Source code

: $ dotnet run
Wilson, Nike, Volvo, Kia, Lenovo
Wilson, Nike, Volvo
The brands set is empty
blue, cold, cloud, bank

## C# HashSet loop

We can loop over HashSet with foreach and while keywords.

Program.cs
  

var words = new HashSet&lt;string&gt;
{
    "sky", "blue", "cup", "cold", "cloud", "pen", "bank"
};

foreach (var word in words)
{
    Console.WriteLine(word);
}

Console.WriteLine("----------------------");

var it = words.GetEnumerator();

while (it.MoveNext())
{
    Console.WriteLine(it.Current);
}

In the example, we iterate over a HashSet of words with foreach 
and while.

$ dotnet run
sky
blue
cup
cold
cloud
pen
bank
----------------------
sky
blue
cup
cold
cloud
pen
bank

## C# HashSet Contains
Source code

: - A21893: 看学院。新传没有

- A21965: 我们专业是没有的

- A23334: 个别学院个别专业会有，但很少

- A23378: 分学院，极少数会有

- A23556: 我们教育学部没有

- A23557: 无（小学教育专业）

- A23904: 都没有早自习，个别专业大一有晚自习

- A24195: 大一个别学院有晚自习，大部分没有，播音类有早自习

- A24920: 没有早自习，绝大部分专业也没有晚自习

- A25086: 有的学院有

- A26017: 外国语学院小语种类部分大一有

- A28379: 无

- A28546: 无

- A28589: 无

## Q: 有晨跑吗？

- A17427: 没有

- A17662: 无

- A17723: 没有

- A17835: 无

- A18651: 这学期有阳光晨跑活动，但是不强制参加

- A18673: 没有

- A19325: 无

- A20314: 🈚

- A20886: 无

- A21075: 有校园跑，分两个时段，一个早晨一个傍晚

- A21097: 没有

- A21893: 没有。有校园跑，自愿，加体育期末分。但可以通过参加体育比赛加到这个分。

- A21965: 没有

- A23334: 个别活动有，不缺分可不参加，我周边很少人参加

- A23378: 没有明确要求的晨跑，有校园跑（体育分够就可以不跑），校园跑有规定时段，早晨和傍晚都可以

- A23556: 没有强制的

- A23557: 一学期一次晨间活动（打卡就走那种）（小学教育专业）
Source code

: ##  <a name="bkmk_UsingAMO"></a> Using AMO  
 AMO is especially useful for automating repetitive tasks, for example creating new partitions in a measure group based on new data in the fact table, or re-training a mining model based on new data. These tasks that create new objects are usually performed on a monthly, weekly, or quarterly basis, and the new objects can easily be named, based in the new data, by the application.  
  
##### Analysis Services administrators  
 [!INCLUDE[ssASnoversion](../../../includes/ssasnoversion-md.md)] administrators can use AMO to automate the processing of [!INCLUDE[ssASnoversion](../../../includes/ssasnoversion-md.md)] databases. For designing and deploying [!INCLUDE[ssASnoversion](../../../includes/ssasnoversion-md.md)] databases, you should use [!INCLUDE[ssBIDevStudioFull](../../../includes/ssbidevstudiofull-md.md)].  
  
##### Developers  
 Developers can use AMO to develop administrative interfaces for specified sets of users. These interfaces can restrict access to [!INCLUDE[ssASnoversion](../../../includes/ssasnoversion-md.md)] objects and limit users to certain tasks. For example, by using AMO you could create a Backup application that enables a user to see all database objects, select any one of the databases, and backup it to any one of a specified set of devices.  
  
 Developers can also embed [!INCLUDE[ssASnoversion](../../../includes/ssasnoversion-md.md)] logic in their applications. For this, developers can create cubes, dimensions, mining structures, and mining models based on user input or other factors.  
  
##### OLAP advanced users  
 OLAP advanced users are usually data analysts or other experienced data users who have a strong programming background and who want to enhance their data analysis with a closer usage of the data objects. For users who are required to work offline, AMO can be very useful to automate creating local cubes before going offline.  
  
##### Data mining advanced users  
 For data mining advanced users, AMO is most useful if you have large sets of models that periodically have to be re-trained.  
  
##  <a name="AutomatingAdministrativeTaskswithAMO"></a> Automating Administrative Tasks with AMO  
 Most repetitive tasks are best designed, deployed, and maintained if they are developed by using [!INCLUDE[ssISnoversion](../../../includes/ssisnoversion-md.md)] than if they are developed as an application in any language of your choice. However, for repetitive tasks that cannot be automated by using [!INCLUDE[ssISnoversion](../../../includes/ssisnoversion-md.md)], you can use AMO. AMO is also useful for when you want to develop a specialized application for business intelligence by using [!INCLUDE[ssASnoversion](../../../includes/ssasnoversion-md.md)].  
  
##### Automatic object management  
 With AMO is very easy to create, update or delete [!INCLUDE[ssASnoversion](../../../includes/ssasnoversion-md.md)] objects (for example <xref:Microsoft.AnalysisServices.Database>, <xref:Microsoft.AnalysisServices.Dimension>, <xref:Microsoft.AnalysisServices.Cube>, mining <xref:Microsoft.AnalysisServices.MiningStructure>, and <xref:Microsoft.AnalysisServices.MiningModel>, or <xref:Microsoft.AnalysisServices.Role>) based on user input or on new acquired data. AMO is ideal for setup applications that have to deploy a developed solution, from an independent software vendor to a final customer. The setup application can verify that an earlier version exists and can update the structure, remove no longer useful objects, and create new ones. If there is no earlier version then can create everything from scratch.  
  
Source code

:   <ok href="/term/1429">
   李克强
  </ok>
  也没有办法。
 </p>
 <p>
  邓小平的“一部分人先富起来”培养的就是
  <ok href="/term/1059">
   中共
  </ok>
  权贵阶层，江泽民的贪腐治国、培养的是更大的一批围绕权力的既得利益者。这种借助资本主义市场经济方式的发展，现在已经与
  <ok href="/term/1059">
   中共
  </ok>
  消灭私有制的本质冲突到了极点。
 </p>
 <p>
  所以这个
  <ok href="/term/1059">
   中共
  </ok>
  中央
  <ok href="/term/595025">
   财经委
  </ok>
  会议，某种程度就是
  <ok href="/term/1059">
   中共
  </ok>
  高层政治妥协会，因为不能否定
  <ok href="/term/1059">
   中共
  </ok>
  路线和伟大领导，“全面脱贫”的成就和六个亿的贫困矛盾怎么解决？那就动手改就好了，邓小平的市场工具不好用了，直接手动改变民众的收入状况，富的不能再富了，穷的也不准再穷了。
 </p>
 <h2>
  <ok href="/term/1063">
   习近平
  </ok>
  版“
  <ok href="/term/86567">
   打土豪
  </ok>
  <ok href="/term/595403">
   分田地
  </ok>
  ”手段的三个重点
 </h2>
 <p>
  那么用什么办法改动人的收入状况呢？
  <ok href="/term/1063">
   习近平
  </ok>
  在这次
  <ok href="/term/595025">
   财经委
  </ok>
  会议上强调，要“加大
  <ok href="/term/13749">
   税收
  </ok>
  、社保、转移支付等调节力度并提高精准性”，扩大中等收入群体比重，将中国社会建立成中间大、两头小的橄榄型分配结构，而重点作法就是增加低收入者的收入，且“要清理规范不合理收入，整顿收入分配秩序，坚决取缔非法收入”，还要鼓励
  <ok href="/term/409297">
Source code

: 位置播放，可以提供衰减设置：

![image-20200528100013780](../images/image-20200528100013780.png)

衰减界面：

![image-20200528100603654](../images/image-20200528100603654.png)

------------------------------------------------------------------------

Requirement ::
Referring to the material above, set down exactly the lines between the line with "- A23334: 个别学院个别专业会有，但很少" and the line with "##### Analysis Services administrators", inclusive, and no other lines.

Answer section ::
- A23334: 个别学院个别专业会有，但很少

- A23378: 分学院，极少数会有

- A23556: 我们教育学部没有

- A23557: 无（小学教育专业）

- A23904: 都没有早自习，个别专业大一有晚自习

- A24195: 大一个别学院有晚自习，大部分没有，播音类有早自习

- A24920: 没有早自习，绝大部分专业也没有晚自习

- A25086: 有的学院有

- A26017: 外国语学院小语种类部分大一有

- A28379: 无

- A28546: 无

- A28589: 无

## Q: 有晨跑吗？

- A17427: 没有

- A17662: 无

- A17723: 没有

- A17835: 无

- A18651: 这学期有阳光晨跑活动，但是不强制参加

- A18673: 没有

- A19325: 无

- A20314: 🈚

- A20886: 无

- A21075: 有校园跑，分两个时段，一个早晨一个傍晚

- A21097: 没有

- A21893: 没有。有校园跑，自愿，加体育期末分。但可以通过参加体育比赛加到这个分。

- A21965: 没有

- A23334: 个别活动有，不缺分可不参加，我周边很少人参加

- A23378: 没有明确要求的晨跑，有校园跑（体育分够就可以不跑），校园跑有规定时段，早晨和傍晚都可以

- A23556: 没有强制的

- A23557: 一学期一次晨间活动（打卡就走那种）（小学教育专业）
Source code

: ##  <a name="bkmk_UsingAMO"></a> Using AMO  
 AMO is especially useful for automating repetitive tasks, for example creating new partitions in a measure group based on new data in the fact table, or re-training a mining model based on new data. These tasks that create new objects are usually performed on a monthly, weekly, or quarterly basis, and the new objects can easily be named, based in the new data, by the application.  
  
##### Analysis Services administrators  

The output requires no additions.